Trotsky, though, had been used to dangerous enemies since his early days as a student revolutionary in Russia. The czarist government had twice exiled him to Siberia for his Marxist beliefs. In between, the man born Lev Davidovich Bronshtein had escaped to London on a forged British passport, under the name Leon Trotsky, and met fellow revolutionary Vladimir Lenin. During the Russian Revolution of 1917, he plotted a coup of the provisional government with Lenin and formed the Red Army, which defeated the anti-Bolshevik White Army in the ensuing civil war.

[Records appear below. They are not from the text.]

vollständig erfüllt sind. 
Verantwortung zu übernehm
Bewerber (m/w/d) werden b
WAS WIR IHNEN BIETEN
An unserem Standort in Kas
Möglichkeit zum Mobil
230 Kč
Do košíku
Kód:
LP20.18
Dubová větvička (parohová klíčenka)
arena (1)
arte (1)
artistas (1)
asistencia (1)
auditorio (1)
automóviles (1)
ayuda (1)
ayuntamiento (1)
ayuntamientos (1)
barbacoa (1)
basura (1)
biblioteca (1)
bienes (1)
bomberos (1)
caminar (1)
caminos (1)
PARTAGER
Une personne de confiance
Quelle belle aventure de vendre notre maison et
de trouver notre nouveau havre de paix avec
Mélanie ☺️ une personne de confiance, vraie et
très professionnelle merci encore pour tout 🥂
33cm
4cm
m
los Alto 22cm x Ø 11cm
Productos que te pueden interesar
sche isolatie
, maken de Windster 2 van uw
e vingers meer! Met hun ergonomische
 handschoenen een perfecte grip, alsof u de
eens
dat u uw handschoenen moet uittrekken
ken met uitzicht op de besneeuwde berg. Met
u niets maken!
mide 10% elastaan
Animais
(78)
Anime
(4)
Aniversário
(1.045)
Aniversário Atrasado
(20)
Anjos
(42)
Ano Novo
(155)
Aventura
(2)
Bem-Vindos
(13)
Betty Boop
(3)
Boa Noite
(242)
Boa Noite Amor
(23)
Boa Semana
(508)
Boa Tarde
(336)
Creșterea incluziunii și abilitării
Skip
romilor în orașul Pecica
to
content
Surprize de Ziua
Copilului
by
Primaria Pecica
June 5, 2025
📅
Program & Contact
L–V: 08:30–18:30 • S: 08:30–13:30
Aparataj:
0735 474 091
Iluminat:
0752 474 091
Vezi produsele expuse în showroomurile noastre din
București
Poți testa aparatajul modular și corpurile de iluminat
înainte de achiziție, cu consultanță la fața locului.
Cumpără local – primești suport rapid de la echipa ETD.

Trotsky appeared to be Lenin’s natural successor, but he lost a power struggle to Stalin following the Soviet leader’s death in 1924. Trotsky became increasingly critical of Stalin’s totalitarian tactics, and his belief in a permanent global proletarian revolution ran counter to his rival’s thought that it was possible to have communism survive in the Soviet Union alone. Sensing a threat to his power, the Soviet dictator expelled Trotsky from the Politburo and the Communist Party before exiling him to present-day Kazakhstan and banishing him from the country altogether in 1929. After a four-year stay in Turkey and brief stops in France and Norway, Trotsky received asylum in Mexico in 1936.
The exiled dissident settled in Mexico City’s leafy Coyoacan neighborhood and held court with American and Mexican supporters—as well as carried on an affair with painter Frida Kahlo—while organizing the Fourth International to fight against both capitalism and Stalinism. Trotsky may have been out of Stalin’s sight, but he was never out of his mind. As the outspoken exile continued to castigate his foe, Trotsky was found guilty of treason by a show court and condemned to death.
In the early morning hours of May 24, 1940, a group of 20 gunmen stormed Trotsky’s walled compound to carry out the sentence. They sprayed the house with bullets but missed their target before they were forced to retreat. The political pariah’s bodyguards, mostly young American Trotskyites, expected the next attack would come from a bomb, so they heightened the compound’s exterior walls, bricked over windows and added watchtowers with money provided by wealthy American benefactors. “Thanks to the efforts of the North American friends, our peaceful suburban house is now being transformed, week by week, into a fortress—and at the same time into a prison,” Trotsky wrote to one of his backers.
Now, nearly three months later as the hunted man scattered food for his pet bunnies on an August afternoon, his guards continued work connecting a powerful siren on the roof when they noticed a familiar face at the compound’s gates. Frank Jacson had been a frequent caller in recent weeks. The boyfriend of a Trotsky confidante from Brooklyn named Sylvia Ageloff, Jacson was thought of as one of the family by the guards.